South End a ‘moneymaker’
South End property owners who spoke to the CT Examiner last month said they oppose a Local Historic District because they don’t want anyone telling them what to do with their property.
But Marlene Rhome, who owns a home on Elmcroft Road, said she’s all for a historic district.
“These developers are building an enormous amount of high-rises and I don’t see it stopping any time soon,” Rhome said. “They have no record of building anything affordable, or homes people can own. They are only interested in building high-rises and charging high rents. We have to protect ourselves from that.”
Roman Ozimek owns a three-family home on Elmcroft Road that he bought in 1991. He renovated it and lived on the second floor until he got married. His daughter, a student at UConn-Stamford, now lives on the third floor, Ozimek said.
“My son might go to UConn and move in next,” he said.
Like Zaro, his family has roots in the South End, Ozimek said. When he renovated the three-family, “I kept the old wood frames, I just painted them white. I have the original 1925 asphalt shingles, to keep the aesthetics,” Ozimek said. “These are unique homes, solid structures. But they want to knock them down and put in condos, sideways.”
He welcomes a historic district, Ozimek said.
“They’re not going to force us to have a gravel driveway, a certain type of fence, a certain color of paint,” he said. “I think they want to stop people like this guy on Remington who is just trying to maximize his profits. There’s no aesthetic charm to a lot of the development here. The South End is just a money maker. There has to be some kind of historic commission.”
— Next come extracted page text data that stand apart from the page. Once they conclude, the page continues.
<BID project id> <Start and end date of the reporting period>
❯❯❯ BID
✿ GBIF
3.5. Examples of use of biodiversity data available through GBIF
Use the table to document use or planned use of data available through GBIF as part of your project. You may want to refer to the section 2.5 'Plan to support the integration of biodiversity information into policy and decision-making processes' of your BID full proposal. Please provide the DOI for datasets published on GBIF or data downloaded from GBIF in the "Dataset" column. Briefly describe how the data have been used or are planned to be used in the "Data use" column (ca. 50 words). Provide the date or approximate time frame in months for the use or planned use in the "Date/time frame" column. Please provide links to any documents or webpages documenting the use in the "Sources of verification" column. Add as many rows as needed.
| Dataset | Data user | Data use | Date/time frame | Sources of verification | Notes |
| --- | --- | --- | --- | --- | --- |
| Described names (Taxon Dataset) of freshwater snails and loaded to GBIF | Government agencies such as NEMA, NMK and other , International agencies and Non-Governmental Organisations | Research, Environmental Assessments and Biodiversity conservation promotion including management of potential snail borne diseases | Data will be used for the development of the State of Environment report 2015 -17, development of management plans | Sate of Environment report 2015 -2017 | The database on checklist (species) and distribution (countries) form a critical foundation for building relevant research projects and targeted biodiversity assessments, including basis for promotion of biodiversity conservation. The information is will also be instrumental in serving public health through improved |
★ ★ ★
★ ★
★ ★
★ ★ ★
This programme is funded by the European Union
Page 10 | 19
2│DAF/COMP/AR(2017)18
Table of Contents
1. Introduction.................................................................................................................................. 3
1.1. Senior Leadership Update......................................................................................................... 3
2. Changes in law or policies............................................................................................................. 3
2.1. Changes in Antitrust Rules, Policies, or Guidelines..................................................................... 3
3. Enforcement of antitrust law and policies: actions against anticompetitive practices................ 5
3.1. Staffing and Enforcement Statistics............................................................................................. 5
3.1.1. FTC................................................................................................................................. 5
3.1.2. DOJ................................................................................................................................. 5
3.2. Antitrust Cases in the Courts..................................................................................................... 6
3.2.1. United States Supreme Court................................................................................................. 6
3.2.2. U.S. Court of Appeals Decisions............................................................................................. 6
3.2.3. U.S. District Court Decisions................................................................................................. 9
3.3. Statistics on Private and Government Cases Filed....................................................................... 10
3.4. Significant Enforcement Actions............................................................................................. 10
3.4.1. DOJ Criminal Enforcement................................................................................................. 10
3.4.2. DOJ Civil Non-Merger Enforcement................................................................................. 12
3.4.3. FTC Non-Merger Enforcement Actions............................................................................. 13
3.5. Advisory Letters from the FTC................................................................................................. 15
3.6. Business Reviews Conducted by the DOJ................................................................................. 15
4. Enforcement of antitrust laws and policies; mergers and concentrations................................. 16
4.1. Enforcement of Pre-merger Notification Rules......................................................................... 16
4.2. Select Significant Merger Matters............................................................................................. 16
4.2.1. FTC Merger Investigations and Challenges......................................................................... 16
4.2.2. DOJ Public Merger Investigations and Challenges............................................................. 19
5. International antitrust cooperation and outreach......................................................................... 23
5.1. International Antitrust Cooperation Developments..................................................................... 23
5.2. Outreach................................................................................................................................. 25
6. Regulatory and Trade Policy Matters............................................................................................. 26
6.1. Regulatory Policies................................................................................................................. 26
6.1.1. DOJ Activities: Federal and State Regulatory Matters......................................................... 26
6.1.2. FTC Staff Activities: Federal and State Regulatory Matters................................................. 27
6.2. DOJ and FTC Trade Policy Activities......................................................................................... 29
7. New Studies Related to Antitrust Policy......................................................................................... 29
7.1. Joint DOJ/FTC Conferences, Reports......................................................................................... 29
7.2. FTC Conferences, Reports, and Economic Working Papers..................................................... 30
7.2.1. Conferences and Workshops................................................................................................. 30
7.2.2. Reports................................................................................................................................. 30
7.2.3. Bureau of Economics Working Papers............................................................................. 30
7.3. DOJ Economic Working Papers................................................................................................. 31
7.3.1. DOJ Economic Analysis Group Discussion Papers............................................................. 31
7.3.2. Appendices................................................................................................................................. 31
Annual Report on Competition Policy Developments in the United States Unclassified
“As a builder I don’t like people telling me, you can’t do this, you can’t do that. But I like the idea of a historic district. It keeps property values safer for everyone,” Zaro said. “I feel like this is the last little bit that’s preserved. It’s kind of nice having it preserved. But I see the big buildings coming closer and closer every day.”
Lesniewski’s application has been bouncing between the Zoning Board and the Historic Preservation Advisory Commission. Zoning Board Chairman David Stein said at the last meeting that there will be a public hearing on the application at the June 26 meeting, which starts at 6:30 p.m.